The largest amount want nothing more than to live their lives. And day by passing day, that's becoming all the more difficult. Maybe it's the fact that I taught a few Muslim students before. Maybe it's the fact that I'm friends with a few. Maybe it's the fact that my Dunbar number isn't preceded by a Square Root sign. Whatever it is, I empathize with them. Most Americans do too, I'll reason. But at the same time, who do you think the government targets? I've argued with people that racial profiling is not how you catch criminals, only to be told that Tim McVeigh and Scott Roeder are one-off causes; lone wolf gunmen. No use in taking every White, Christian male you see and torturing them to find out what evil, treacherous plot they're hatching to kill the next abortion doctor.

If you listen to our Media, you'd believe that was the case, too. There's organizations pulling the strings behind the recent rash of Christian terrorism, but then, we all know there's no such thing. Groups like Operation Rescue, and the Army of God, are noble, just organizations just out to save those unborn babies from those dirty sluts. Obviously they can't be terrorists - see they're Christian White men talking down to women of all colors.

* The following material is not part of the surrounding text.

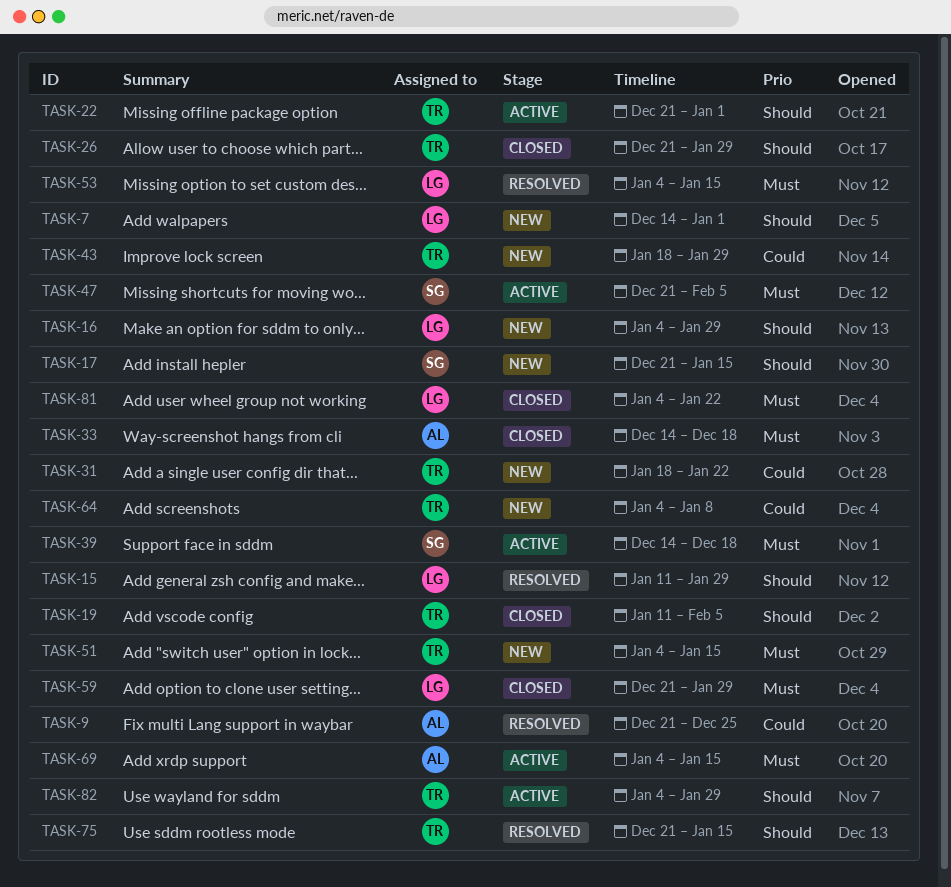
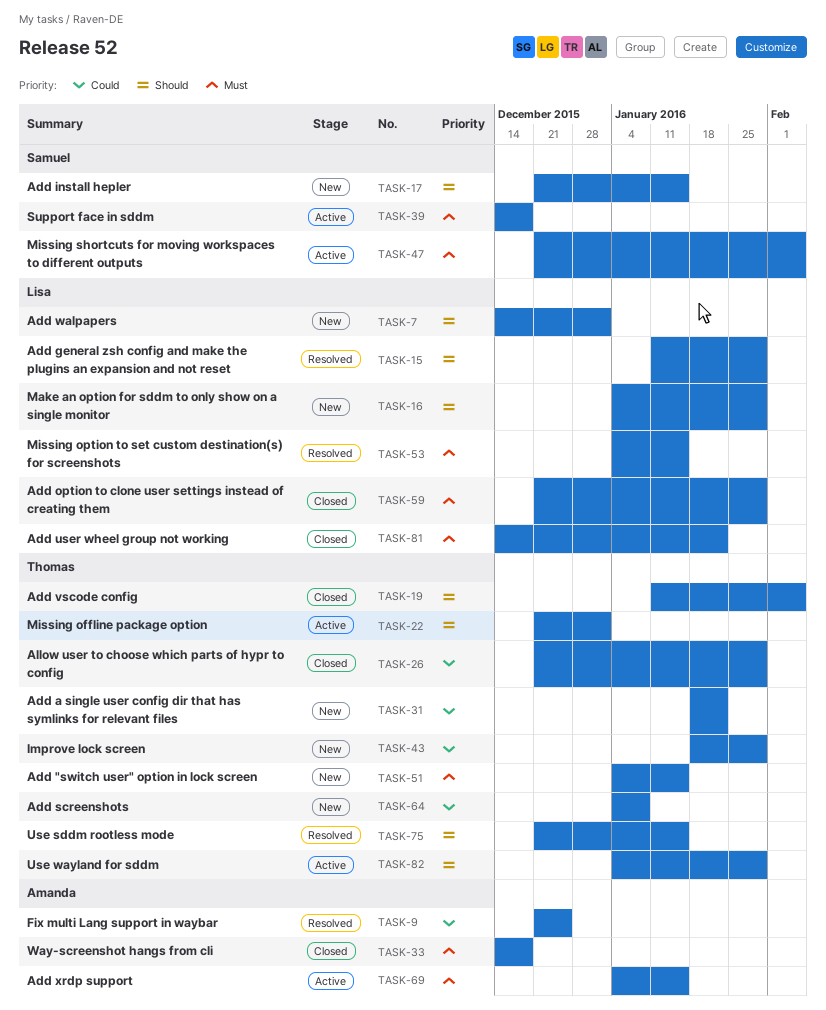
TASK-26, priority: Should -> Could
TASK-81, start: Jan 4 -> Dec 14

That alone makes them "not terrorists." The intersection of terrorism and societal privilege is a disturbing one.

And speaking of the media;
Richmor was providing the aircraft for DynCorp, a private military company, which was acting on behalf of the CIA. The bills for the operation passed through Sportsflight and a second aircraft broker, Capital Aviation. Portions of DynCorp were sold by its parent company in 2005. The entity that was sold became known as DynCorp International.
The aircraft's ultimate owner was Phillip Morse, an American businessman with substantial sporting interests who was subsequently appointed vice-chairman of Fenway Sports Group, the company that owns Liverpool FC. In between rendition flights the aircraft was used to fly the Boston Red Sox baseball team.
The same plan that flew individuals people to be tortured in overseas black prisons flew the Red Sox to a game.

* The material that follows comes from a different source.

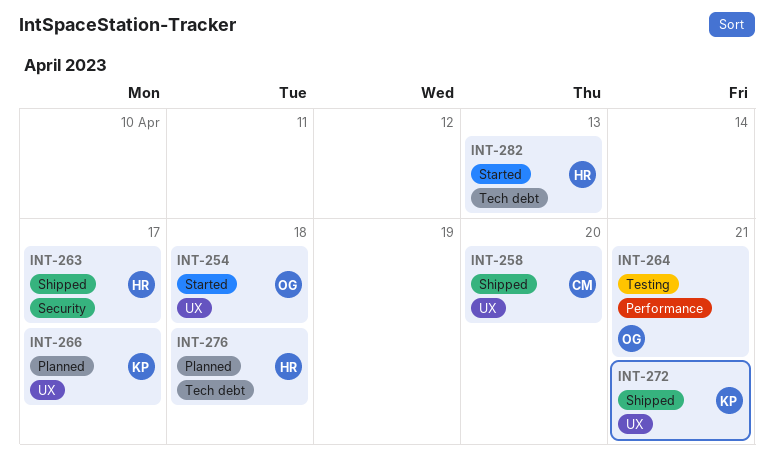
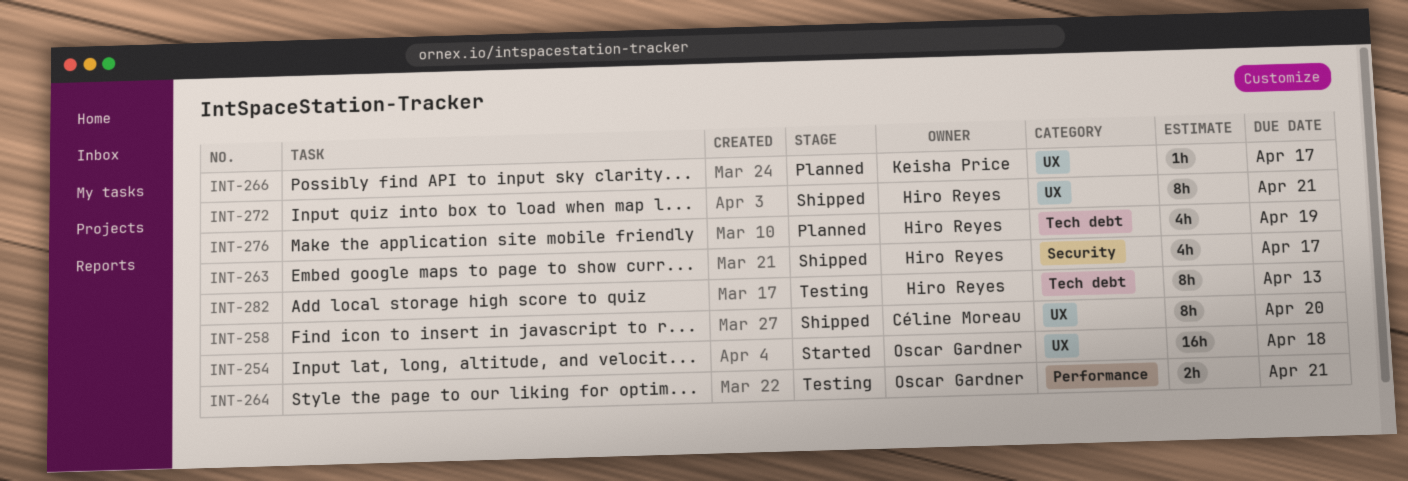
INT-272, owner: Keisha Price -> Hiro Reyes
INT-276, due: Apr 18 -> Apr 19
INT-282, status: Started -> Testing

Figure that juxtaposition.
One Gulfstream jet has been identified as the aircraft that rendered an Egyptian cleric known as Abu Omar after CIA agents kidnapped him in broad daylight in Milan in February 2003 and took him to Cairo, where he says he was tortured.
Another invoice, for $301,113 relating to a series of flights over eight days that took the Gulfstream jet on an odyssey through Alaska, Japan, Thailand, Afghanistan and Sri Lanka, tallies with the rendition of Encep Nuraman, the leader of the Indonesian terrorist organisation Jemaah Islamiyah, better known as Hambali.
Other invoices follow flights that appear to have been involved in the rendition of Khalid Sheikh Mohammed, the man said to have masterminded the 9/11 attacks. After being captured in 2003, Mohammed disappeared into the CIA's secret prisons, where he was waterboarded 183 times in just one month, according to a US justice department memo. The invoices also show the aircraft flying in and out of Bucharest, where one of the CIA's secret prisons is now known to have been located. On one occasion, the court heard, the jet flew direct from a European airport to Guantánamo. The court heard that in October 2004 the aircraft's tail number was changed, to N227SV, after the US government discovered that its movements were being tracked. The following March the aircraft was publicly linked to the Abu Omar rendition.
They kidnapped him in broad daylight. In Italy.

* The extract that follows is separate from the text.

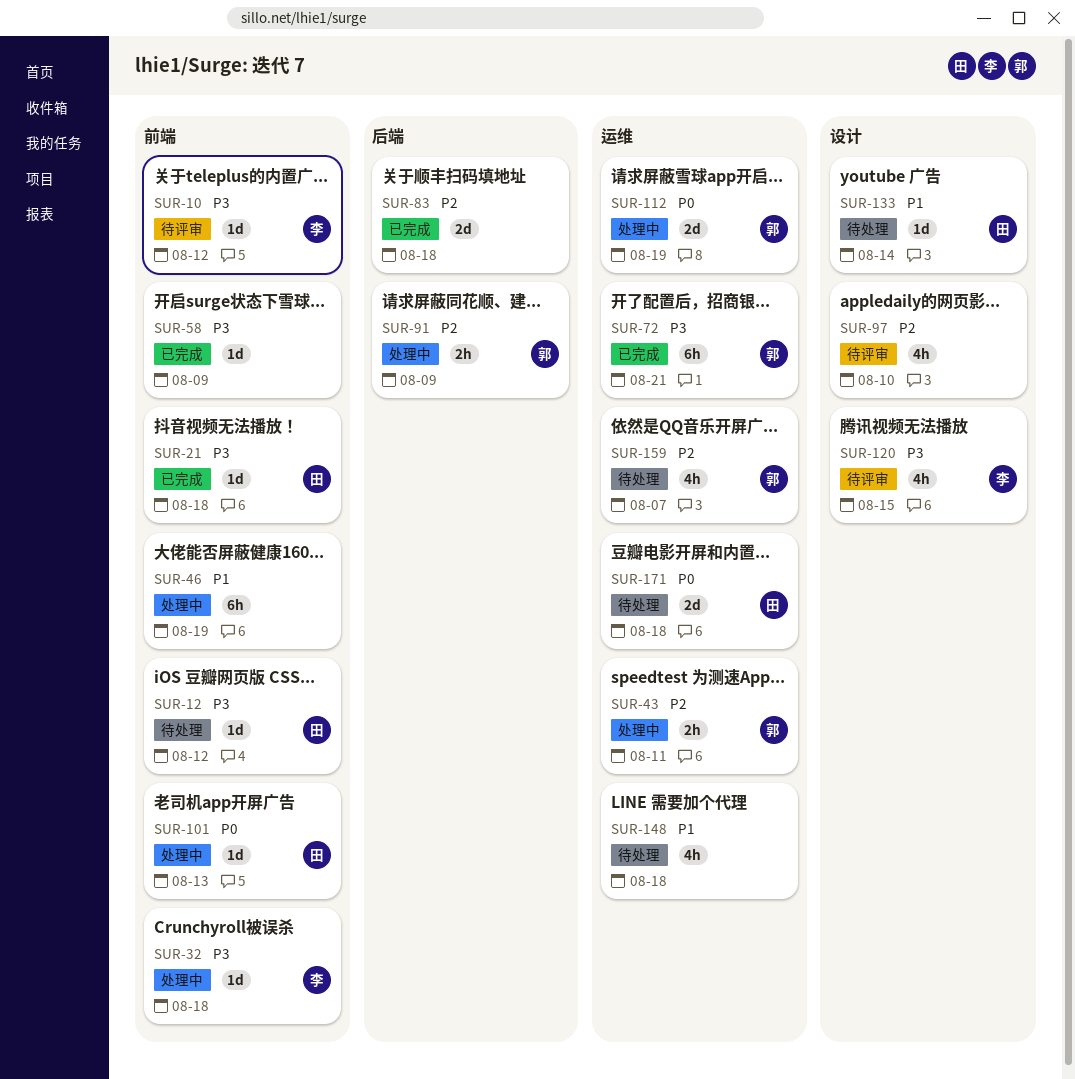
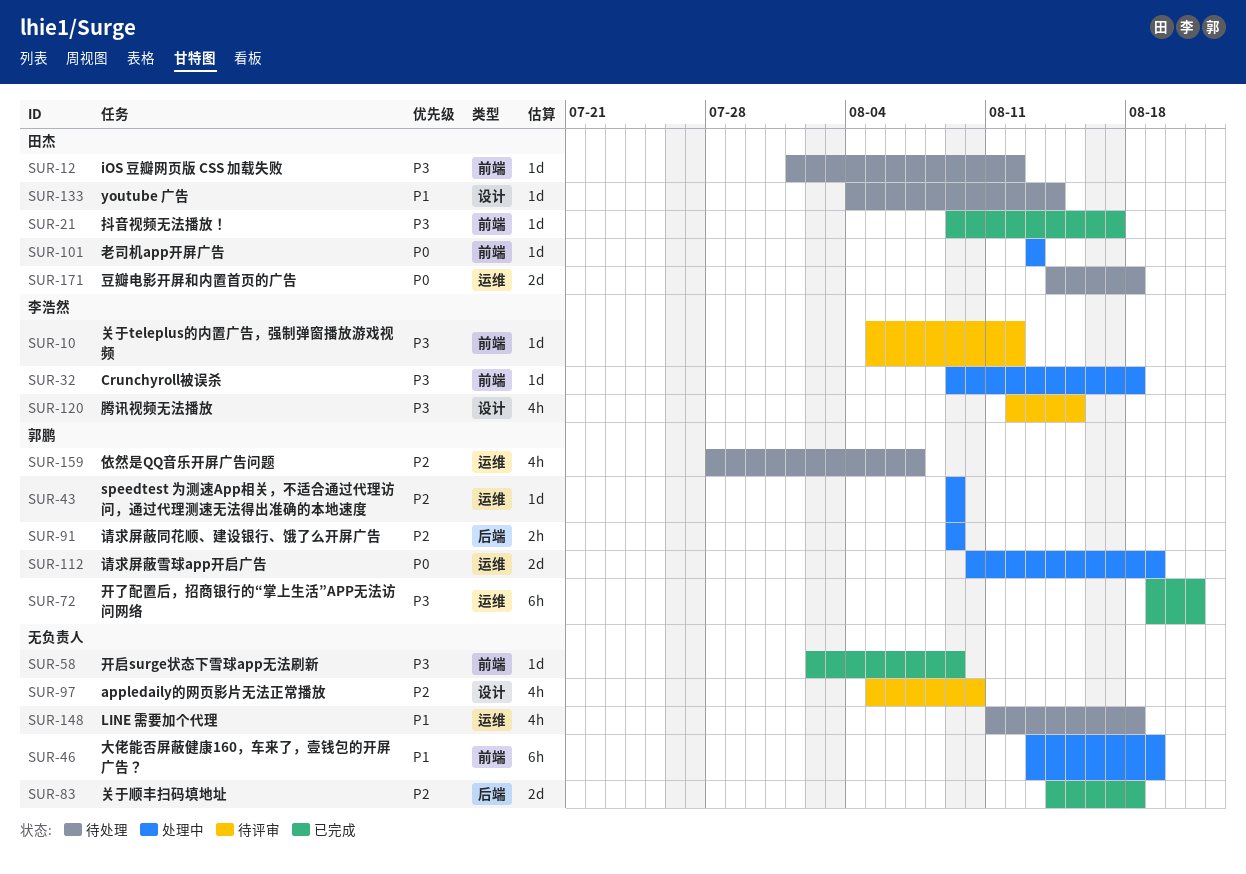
SUR-21, due: Aug 18 -> Aug 17
SUR-43, estimate: 2h -> 1d
SUR-43, due: Aug 11 -> Aug 9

So if you thought you were safe overseas from the United States Government, guess what? You were wrong. I also hear nothing from Italy on this, so I guess they were complacent. After all, the biggest bully on the globe is also the only one to have used nuclear weapons and has a good portion of the population that suffers near-psychotic breaks from reality, living in a fantasy land where they're somehow a viciously persecuted majority. And these people manage to get into power.

Yes, I don't blame you for being scared.

I'm utterly terrified.

Oh, and because it's obligatory - if you people are foolish enough to think that all this stuff stopped under Obama, and there there's none of this going on anymore, guess what?

You'd be wrong.

See, once you give up civil liberties, then they not to come back.